Goal of the exercise:
As output, give the exact lines from the one containing "histopathology image is" through the end of the listing below, both included, without the pictures.

Exercise data:

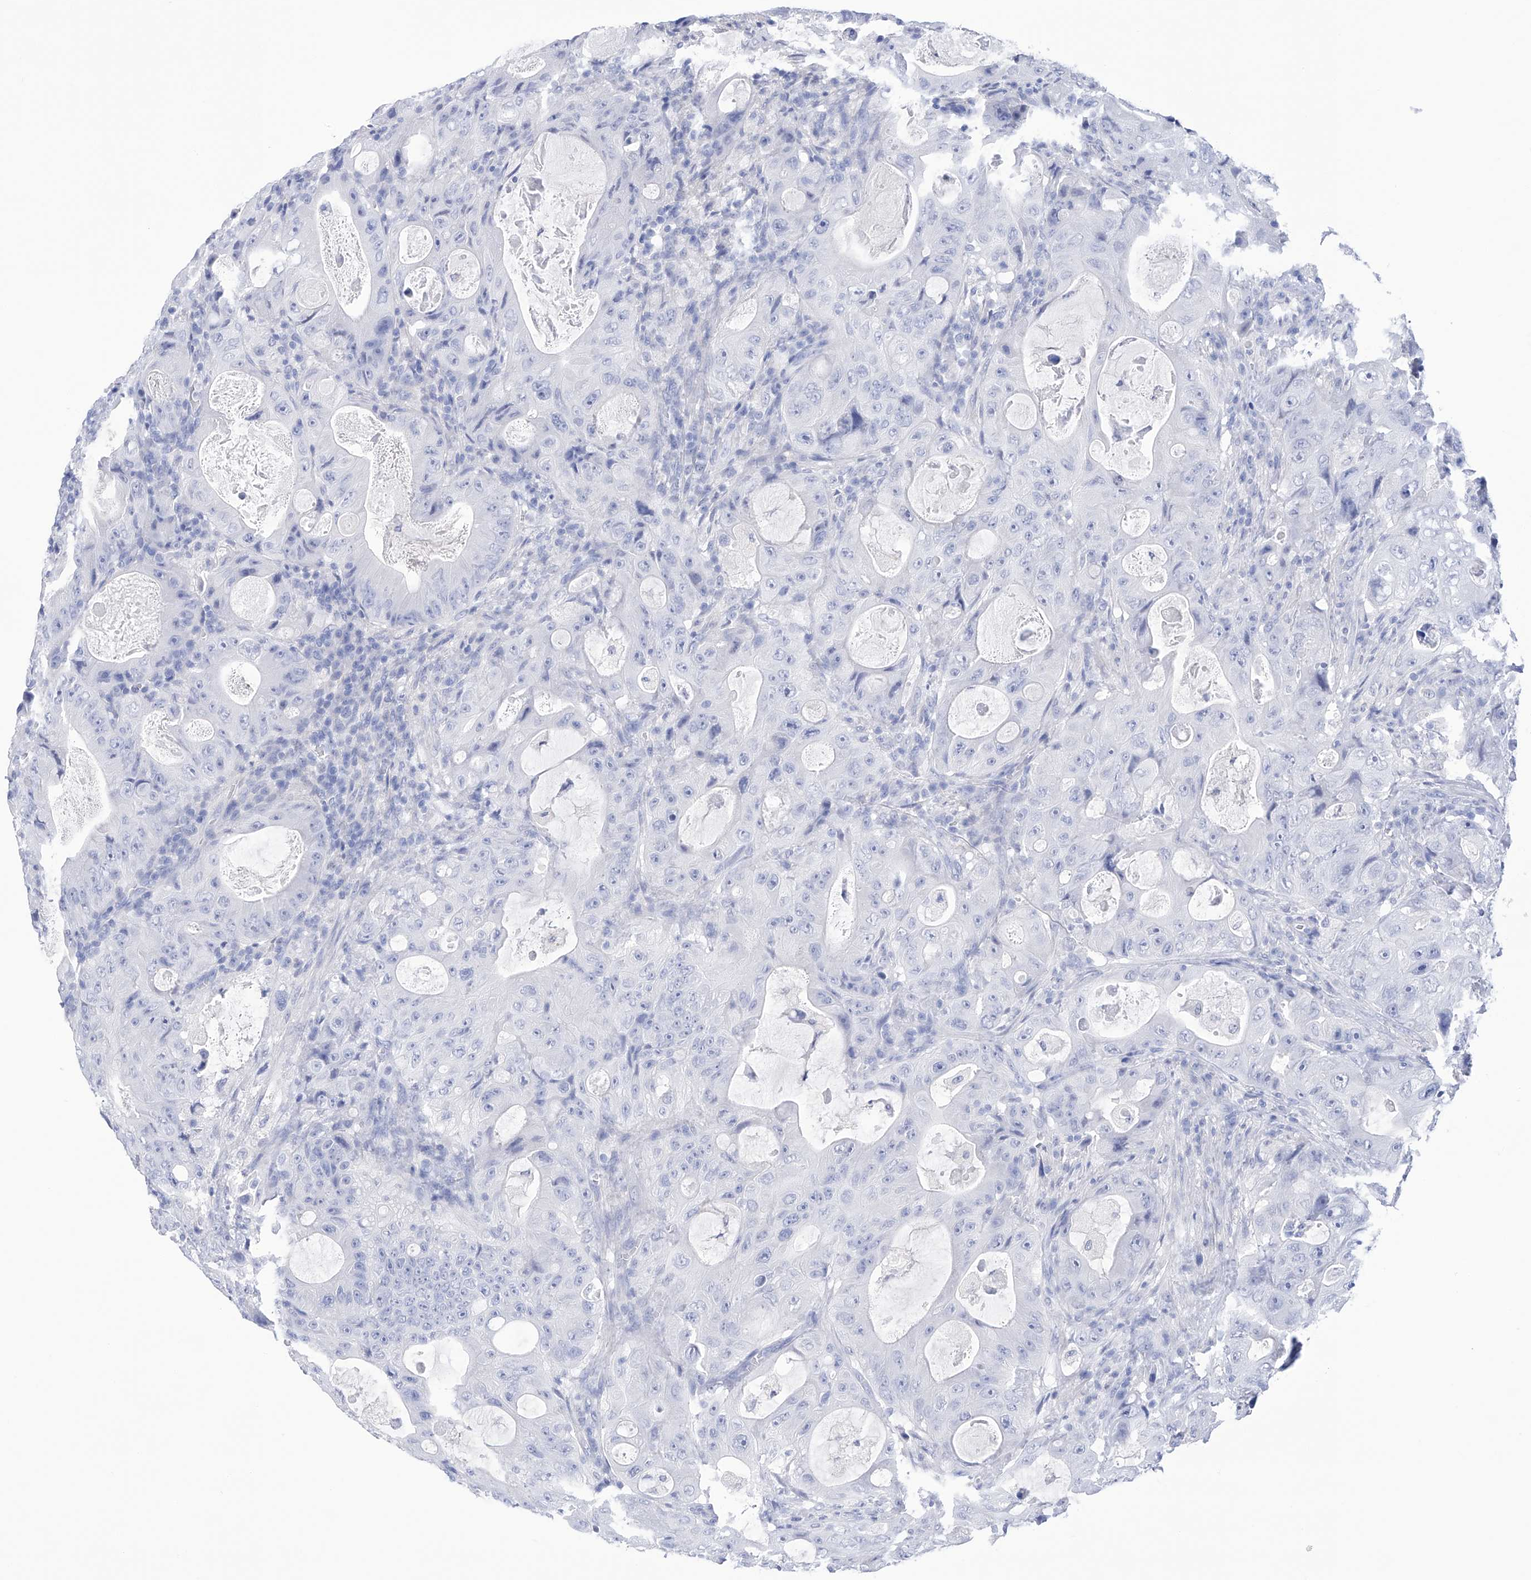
{"staining": {"intensity": "negative", "quantity": "none", "location": "none"}, "tissue": "colorectal cancer", "cell_type": "Tumor cells", "image_type": "cancer", "snomed": [{"axis": "morphology", "description": "Adenocarcinoma, NOS"}, {"axis": "topography", "description": "Colon"}], "caption": "Immunohistochemistry (IHC) image of human colorectal adenocarcinoma stained for a protein (brown), which reveals no positivity in tumor cells.", "gene": "FLG", "patient": {"sex": "female", "age": 46}}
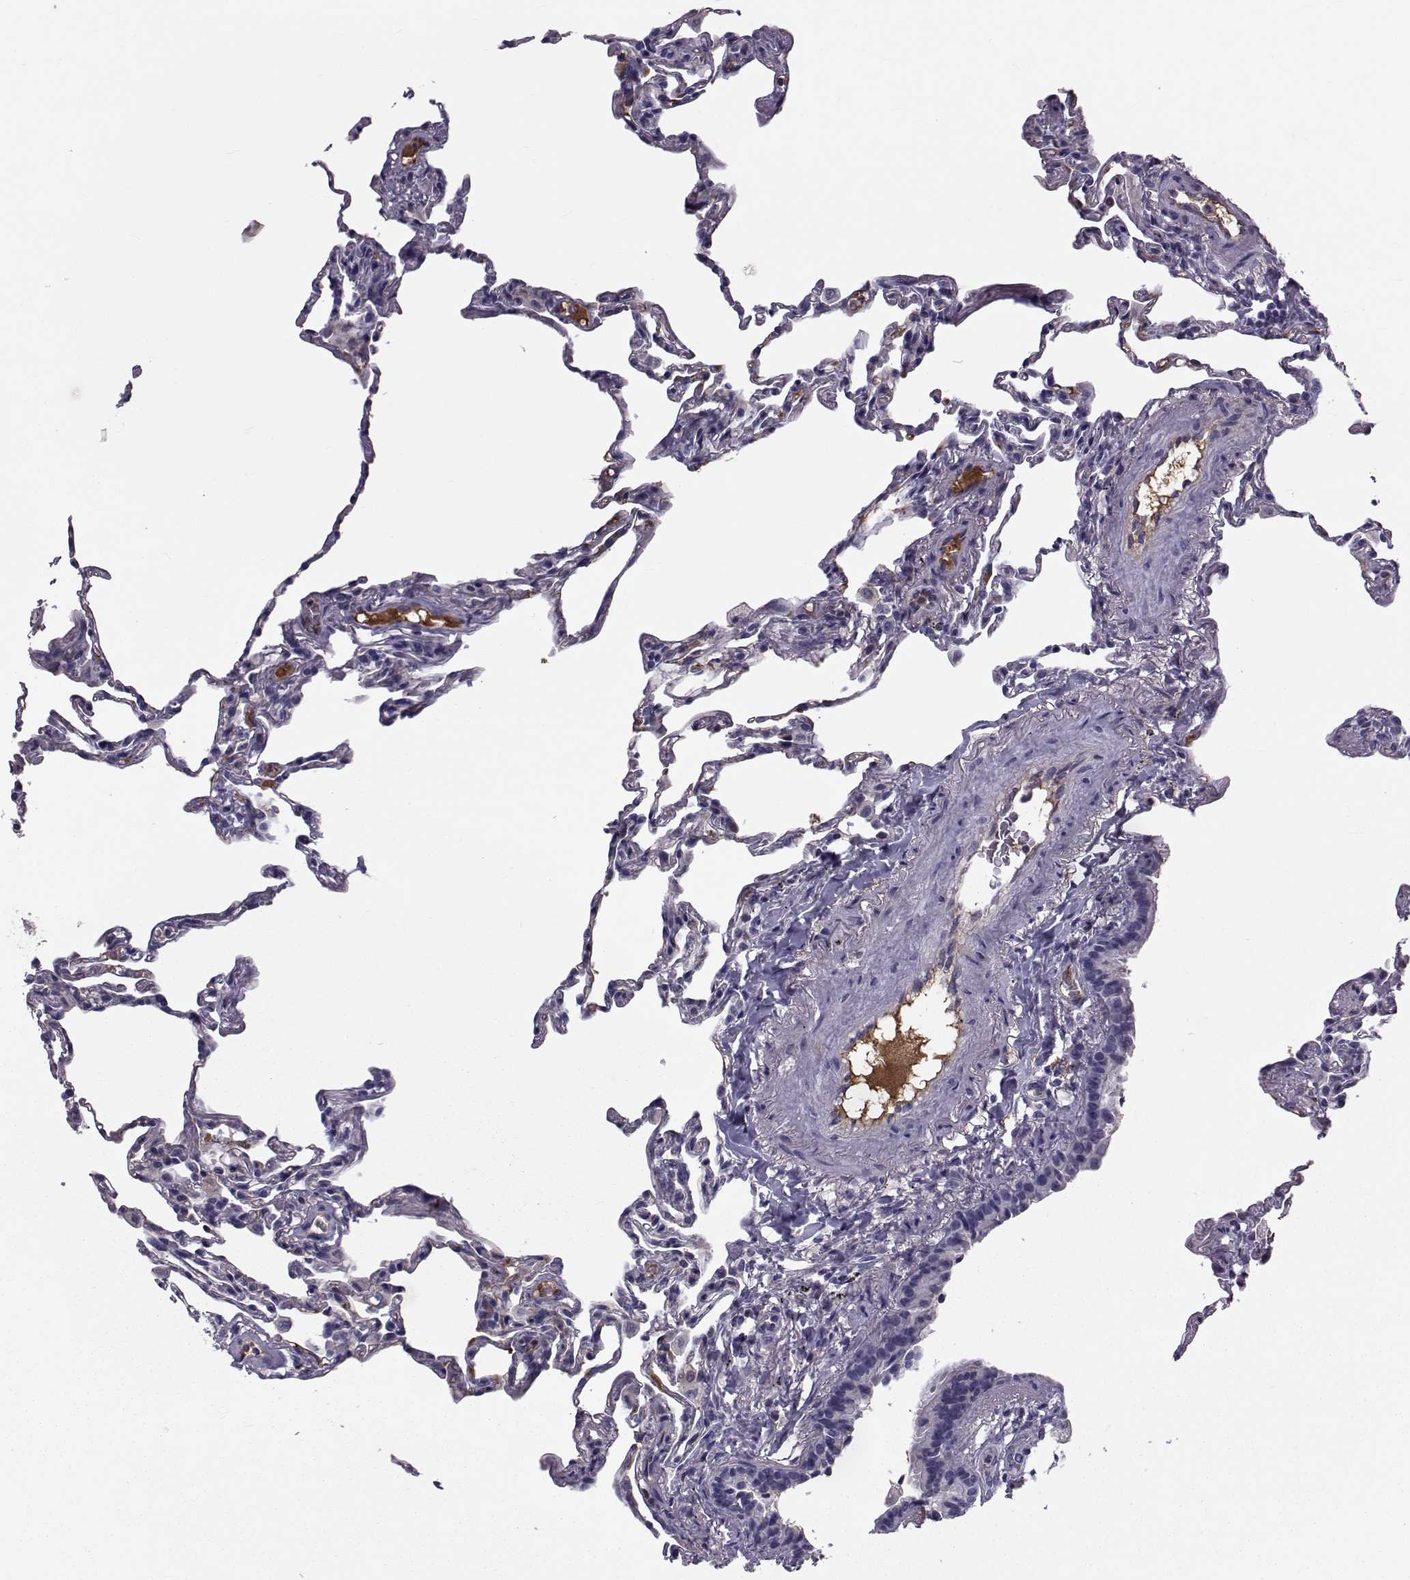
{"staining": {"intensity": "negative", "quantity": "none", "location": "none"}, "tissue": "lung", "cell_type": "Alveolar cells", "image_type": "normal", "snomed": [{"axis": "morphology", "description": "Normal tissue, NOS"}, {"axis": "topography", "description": "Lung"}], "caption": "This histopathology image is of unremarkable lung stained with immunohistochemistry to label a protein in brown with the nuclei are counter-stained blue. There is no expression in alveolar cells.", "gene": "TNFRSF11B", "patient": {"sex": "female", "age": 57}}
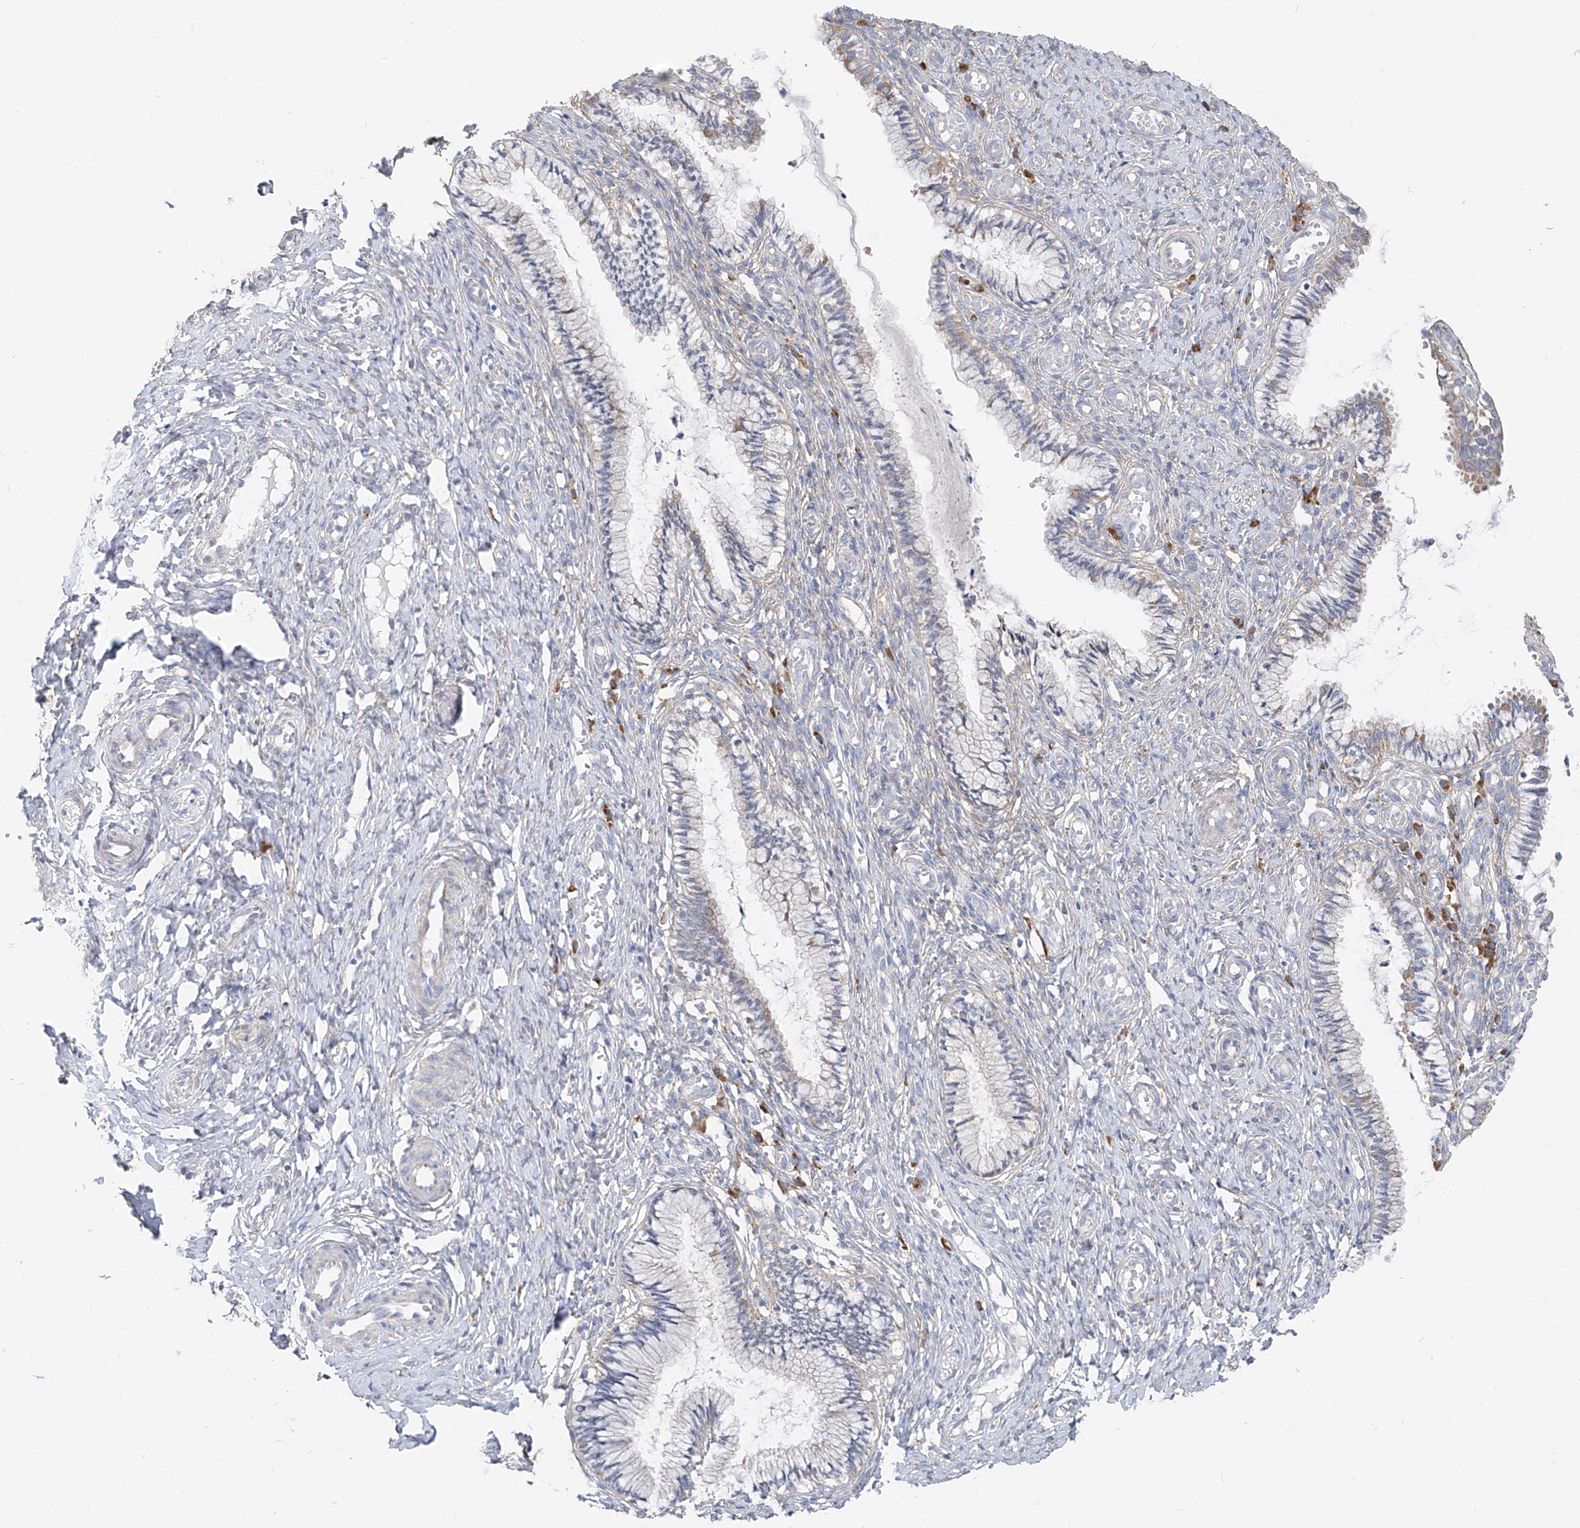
{"staining": {"intensity": "weak", "quantity": "<25%", "location": "cytoplasmic/membranous"}, "tissue": "cervix", "cell_type": "Glandular cells", "image_type": "normal", "snomed": [{"axis": "morphology", "description": "Normal tissue, NOS"}, {"axis": "topography", "description": "Cervix"}], "caption": "High power microscopy histopathology image of an immunohistochemistry (IHC) image of unremarkable cervix, revealing no significant positivity in glandular cells. (DAB immunohistochemistry (IHC) with hematoxylin counter stain).", "gene": "UFL1", "patient": {"sex": "female", "age": 27}}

Your solution:
{"staining": {"intensity": "negative", "quantity": "none", "location": "none"}, "tissue": "lung", "cell_type": "Alveolar cells", "image_type": "normal", "snomed": [{"axis": "morphology", "description": "Normal tissue, NOS"}, {"axis": "topography", "description": "Lung"}], "caption": "This histopathology image is of unremarkable lung stained with immunohistochemistry to label a protein in brown with the nuclei are counter-stained blue. There is no expression in alveolar cells.", "gene": "TNFRSF11B", "patient": {"sex": "female", "age": 57}}
{"staining": {"intensity": "weak", "quantity": "<25%", "location": "cytoplasmic/membranous"}, "tissue": "cervix", "cell_type": "Glandular cells", "image_type": "normal", "snomed": [{"axis": "morphology", "description": "Normal tissue, NOS"}, {"axis": "topography", "description": "Cervix"}], "caption": "High power microscopy histopathology image of an immunohistochemistry (IHC) image of unremarkable cervix, revealing no significant positivity in glandular cells. (DAB immunohistochemistry (IHC) with hematoxylin counter stain).", "gene": "UFL1", "patient": {"sex": "female", "age": 27}}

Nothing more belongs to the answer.